Some bands know how to chew up a record collection and spit it out in just the right way. On Can’t Get No, as the Stones-inspired title would suggest, Dead Ghosts make no bones about it. Invoking the spirit of the golden age of rock ‘n’ roll, surf, doo-wop, girl-group pop, and psychedelia, a raw enthusiasm burns through each of the 12 tracks. Saluting heroes along the way, from the heartfelt ode to the 13th Floor Elevators’ tragic genius on “Roky Said,” to the tongue-in-cheek salute to Link Wray on explosive instrumental “Tea Swamp Rumble,” a lot of cornerstones of ‘60s garage are touched upon.
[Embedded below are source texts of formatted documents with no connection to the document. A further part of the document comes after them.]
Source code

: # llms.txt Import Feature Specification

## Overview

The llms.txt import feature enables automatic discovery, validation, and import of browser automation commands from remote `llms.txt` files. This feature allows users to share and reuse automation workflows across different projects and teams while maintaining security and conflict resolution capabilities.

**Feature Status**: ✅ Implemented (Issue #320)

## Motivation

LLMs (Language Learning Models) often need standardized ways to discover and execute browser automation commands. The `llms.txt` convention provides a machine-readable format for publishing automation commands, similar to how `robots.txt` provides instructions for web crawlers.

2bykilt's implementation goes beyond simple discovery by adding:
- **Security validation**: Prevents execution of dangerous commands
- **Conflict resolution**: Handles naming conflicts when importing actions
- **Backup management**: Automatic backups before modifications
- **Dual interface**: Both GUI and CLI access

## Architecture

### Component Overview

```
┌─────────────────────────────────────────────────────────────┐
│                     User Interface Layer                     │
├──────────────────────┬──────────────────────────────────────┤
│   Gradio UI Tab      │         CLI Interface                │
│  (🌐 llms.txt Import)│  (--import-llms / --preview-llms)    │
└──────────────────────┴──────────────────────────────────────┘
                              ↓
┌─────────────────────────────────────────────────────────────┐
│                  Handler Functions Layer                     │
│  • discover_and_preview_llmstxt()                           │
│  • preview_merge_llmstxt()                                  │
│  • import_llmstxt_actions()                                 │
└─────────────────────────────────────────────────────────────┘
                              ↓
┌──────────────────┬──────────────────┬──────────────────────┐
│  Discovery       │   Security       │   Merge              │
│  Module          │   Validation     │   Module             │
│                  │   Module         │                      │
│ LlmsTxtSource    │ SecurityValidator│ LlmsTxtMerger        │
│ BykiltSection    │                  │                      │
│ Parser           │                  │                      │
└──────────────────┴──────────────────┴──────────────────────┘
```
The primal urgency of lead singer Bryan Nicol leads the charge with infectious melodies over a raw rockabilly stomp. By turns obnoxious and frustrated (“I Want You Back”), nonchalant (“You Don’t Belong”), heart-wrenching (“I Sleep Alone”) and downright ecstatic (“B.A.D.”) the visceral delivery of the vocals render the fact that the lyrics are largely indecipherable beside the point. The low fidelity nature of the recording captures the energy of a band having too much of a good time to care about such small matters. And the feeling is contagious.

Recorded on an old eight-track tape machine, the key here is in the performances. Relentless freakbeat drums, chunky driving basslines, reverberating distorted guitars and the occasional bursts of boogie-woogie piano and head-trip organ— delivered loud, energetic and ramshackle—drives the wall of sound into the red.

Dead Ghosts don’t attempt to disguise their influences; they embrace their heroes with a cavernous howl on a bed of fuzz and show us a rollicking good time in doing so.